Arrogance is the trap we fall into if we think we know what is required but we actually don't.

So it comes back to the conundrum, how do we know what we don't know?  For without knowing what we don't know, we cannot knowingly avoid the trap of arrogance.



  

Sunday, January 12, 2014

Meeting on superstition

We had our Ideas Cafe meeting on superstition a couple of days ago and it was an interesting discussion.

There was an initial question as to whether a deity or supernatural being needs to be involved before we can consider a belief a superstition or is it just mistaken belief by connecting the wrong evidence to explain an outcome?
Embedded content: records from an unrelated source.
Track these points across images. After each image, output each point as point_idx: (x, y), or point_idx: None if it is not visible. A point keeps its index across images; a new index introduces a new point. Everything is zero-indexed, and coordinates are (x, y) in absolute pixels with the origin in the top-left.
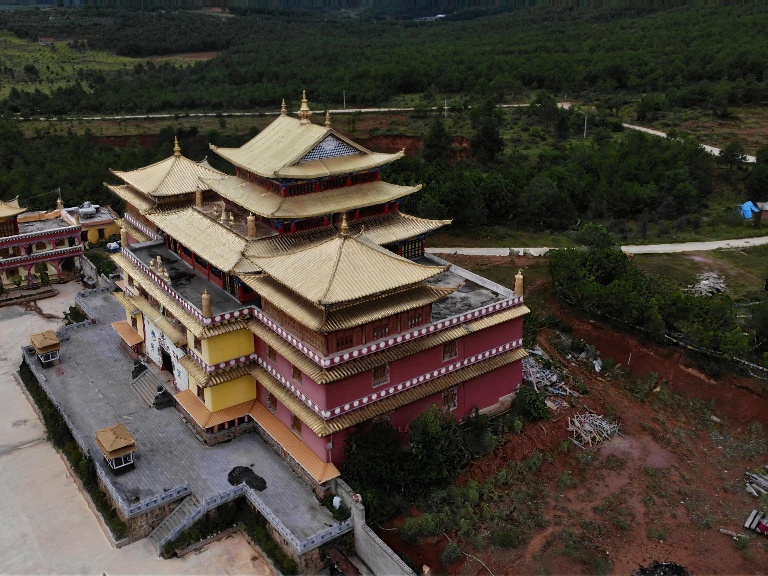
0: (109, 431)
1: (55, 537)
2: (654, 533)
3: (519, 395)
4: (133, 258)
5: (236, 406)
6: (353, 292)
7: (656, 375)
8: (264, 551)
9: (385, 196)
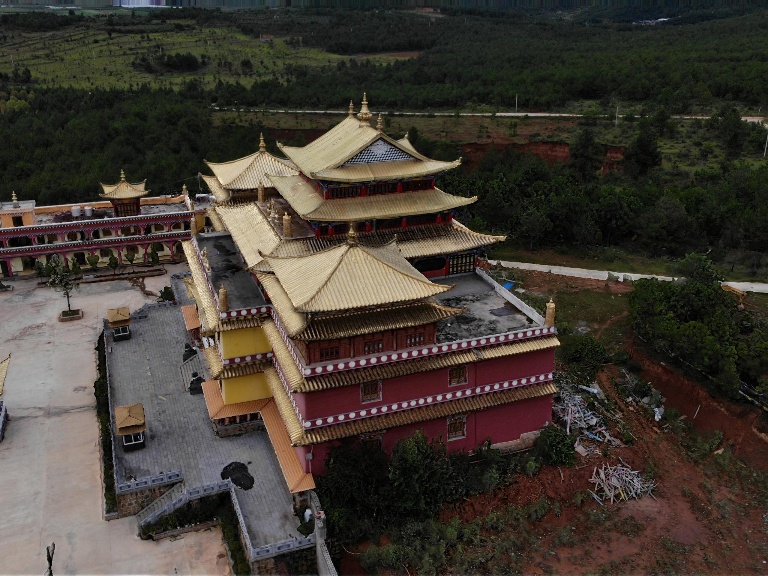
0: (126, 408)
1: (61, 499)
2: None
3: (542, 434)
4: (195, 247)
5: (250, 402)
6: (340, 303)
7: (720, 435)
8: (230, 550)
9: (435, 206)
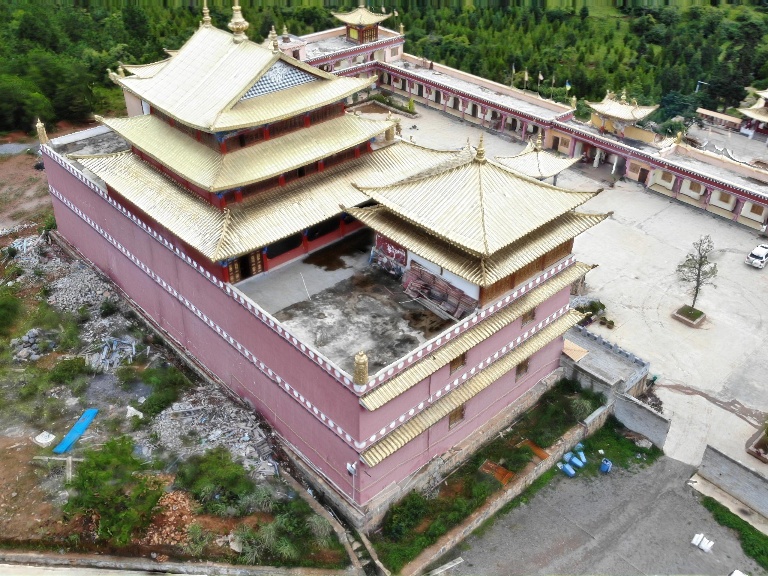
0: None
1: None
2: None
3: None
4: None
5: None
6: None
7: None
8: None
9: None
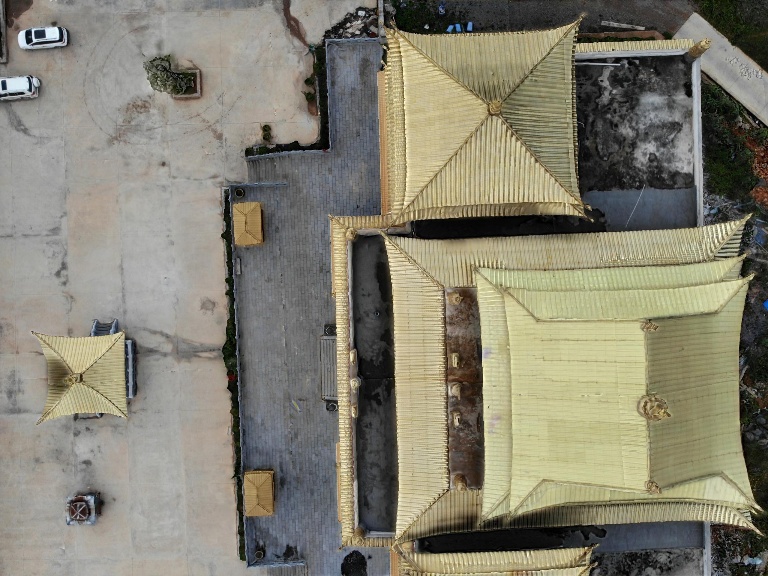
0: (255, 488)
1: (200, 513)
2: None
3: None
4: (348, 284)
5: None
6: None
7: None
8: None
9: None
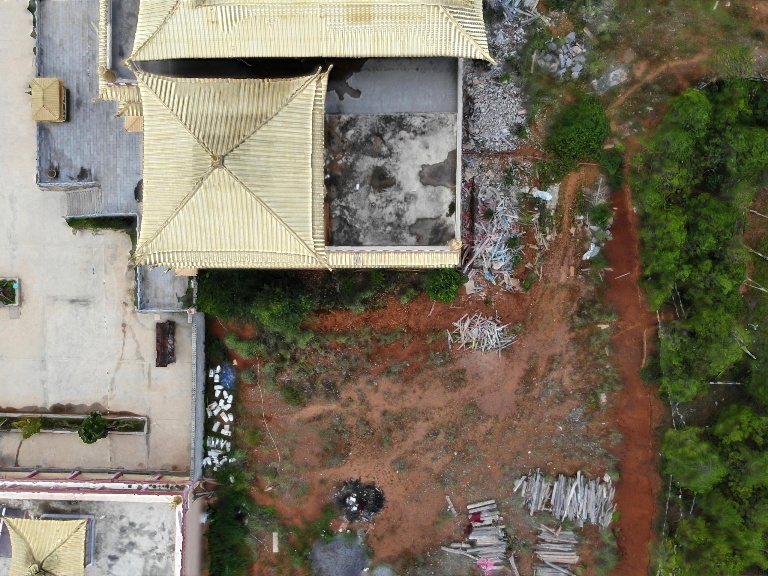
0: (41, 90)
1: (2, 144)
2: (400, 463)
3: (432, 274)
4: None
5: None
6: (188, 242)
7: (612, 320)
8: None
9: None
When a deity is involved as superstition the belief cannot be falsified.  It is evasive and open to the believer coming up with new explanations to defend his belief when challenged.  The involvement of a deity makes the belief beyond falsification as there is no way to prove the nonexistence of that deity.

There was also the thought that we should not be too dismissive in ruling out other people's beliefs as mere superstition.  After all, they may well be true and perhaps we should keep it in the grey area between true and false....just in case.
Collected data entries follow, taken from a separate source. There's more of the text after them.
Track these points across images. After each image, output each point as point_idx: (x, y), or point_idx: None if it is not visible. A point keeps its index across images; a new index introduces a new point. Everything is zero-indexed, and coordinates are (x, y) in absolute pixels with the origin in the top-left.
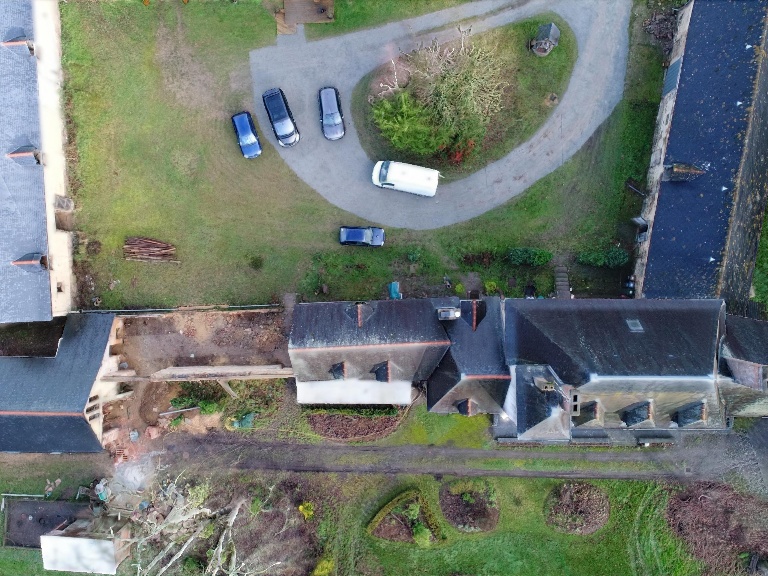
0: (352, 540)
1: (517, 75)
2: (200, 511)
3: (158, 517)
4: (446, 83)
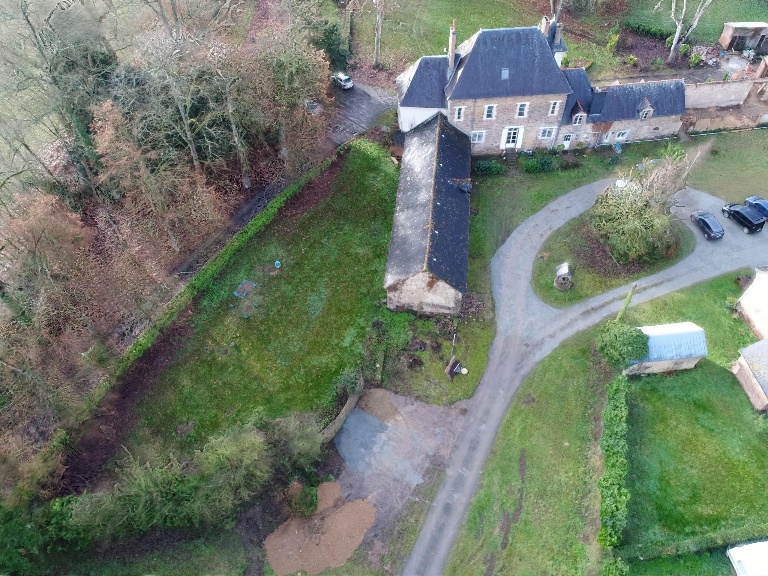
0: (599, 59)
1: (575, 266)
2: (704, 6)
3: (712, 52)
4: (650, 178)
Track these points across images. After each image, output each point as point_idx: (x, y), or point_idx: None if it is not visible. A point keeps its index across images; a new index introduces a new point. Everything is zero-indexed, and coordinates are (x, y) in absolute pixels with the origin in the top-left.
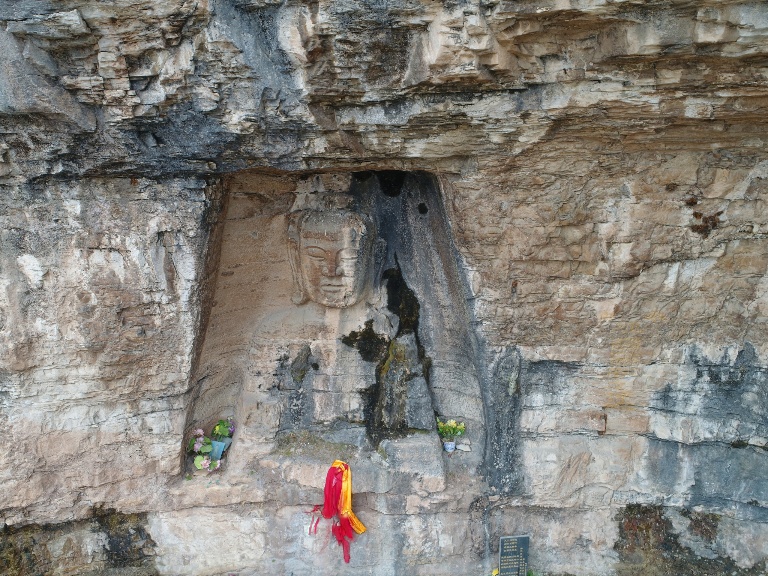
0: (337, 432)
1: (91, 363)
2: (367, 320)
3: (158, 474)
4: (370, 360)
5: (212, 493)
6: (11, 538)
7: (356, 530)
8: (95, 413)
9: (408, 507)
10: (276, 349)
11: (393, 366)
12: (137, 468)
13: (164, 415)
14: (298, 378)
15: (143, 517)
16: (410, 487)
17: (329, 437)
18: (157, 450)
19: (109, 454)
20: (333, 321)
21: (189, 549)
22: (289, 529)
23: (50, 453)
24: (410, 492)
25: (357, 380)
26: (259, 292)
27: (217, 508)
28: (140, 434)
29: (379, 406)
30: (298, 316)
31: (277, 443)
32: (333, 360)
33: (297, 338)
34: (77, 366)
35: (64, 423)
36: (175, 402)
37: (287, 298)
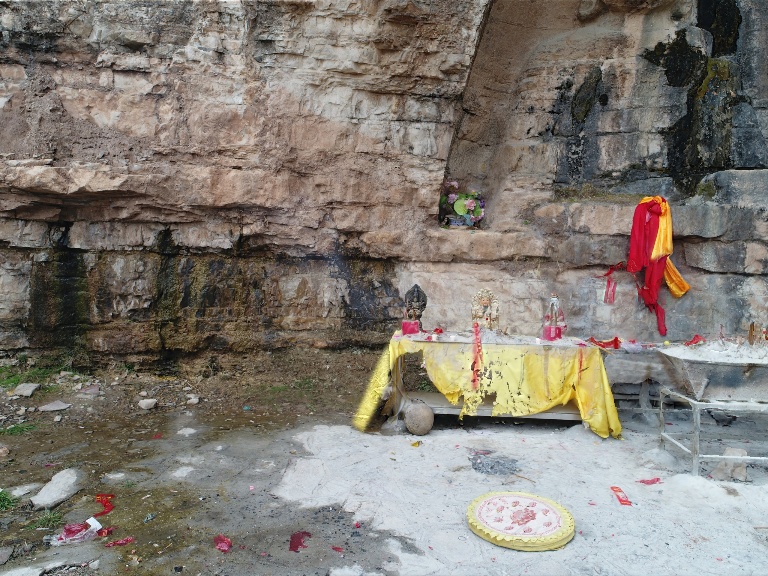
0: (631, 183)
1: (371, 14)
2: (678, 30)
3: (415, 208)
4: (679, 84)
5: (479, 240)
6: (241, 263)
7: (675, 290)
8: (357, 103)
9: (748, 261)
10: (557, 73)
11: (713, 87)
12: (394, 190)
13: (429, 128)
14: (581, 114)
15: (390, 268)
16: (752, 229)
17: (620, 190)
18: (416, 176)
19: (365, 165)
20: (634, 31)
21: (446, 314)
22: (575, 297)
23: (303, 145)
24: (752, 238)
25: (658, 115)
26: (538, 5)
27: (481, 265)
28: (400, 150)
29: (692, 142)
30: (587, 30)
31: (554, 194)
32: (629, 87)
33: (585, 58)
34: (353, 20)
35: (323, 107)
36: (445, 110)
37: (568, 20)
However, every belief carries with it predictions based on that belief and restrictions in behavior also based on that belief.  Beliefs that turn out to be wrong give us erroneous predictions as well as put us through unnecessary restrictions in our actions.

Power and influence accumulates on the proponents of these beliefs as these beliefs takes hold on our consciousness.

The price for these errors in prediction and action restrictions may not be significant in the beginning but gradually build into our lives until they become pervasive in our culture and difficult to remove.

Before we know it,  we are watching for other people's sensitivities to superstitions that we find hard to belief but unwilling to abandon.  The superstition then takes on a life of its own and become an invisible burden on our society, achieving a credibility that they do not deserve.

As to how superstition started,  it is likely due to the attributing a wrong cause to an event.

Causation is very difficult to establish.  At most we can only establish correlation through statistical summary of our experience. 

A favorite example I heard some years ago is that we can all agree that the rooster crows and the sun rises in the morning. That statistic on its own can back the claim that the rooster causes the sun to rise as well as the sun rise causes the rooster to crow.

We need double blind comparisons with individual causes removed over time before we can establish cause.  Even then, we are not completely sure if it is some buried variable that we have not yet isolated that is the real cause for our event.

We are not naturally statistical in our thinking so correlation is already difficult, never mind establishing causation.

But we are motivated to find the cause.

With confirmation bias, we tend to guess at a theory of the cause and look for evidence to back up that theory.  Evidence that do not fit our theory are easily ignored while those that conform to our theory become valued anecdotal accounts of why things are the way we think they are.

After the meeting, I happen to be reading Dan Kahneman again and reminded of his claim that one of common errors we make in decision making is that we think "what we see is all there is".

We look at an event and assume that we have all the information in front of us to determine the cause and decide what to do.

In the old days we automatically think that thunder and lightning is the super-natural's way of expressing displeasure with our behavior. It never occurred to the people then that they do not know enough about weather systems to understand thunder and lightning.

It is impossible to know whether at any one time we know all that we need to know before making a decision.

Humans are curious by nature and we want to be able to predict the future base on current and past observations.  Our knowledge have increased tremendously over the years and our lives have improved immensely because of it.  We just have to be aware that the process, while largely successful, has not been perfect.  Humility in accepting our current belief may be in error will help.

Being aware of our biases and weakness in thinking is our protection against drifting into superstition that will sap energy and resources from our lives.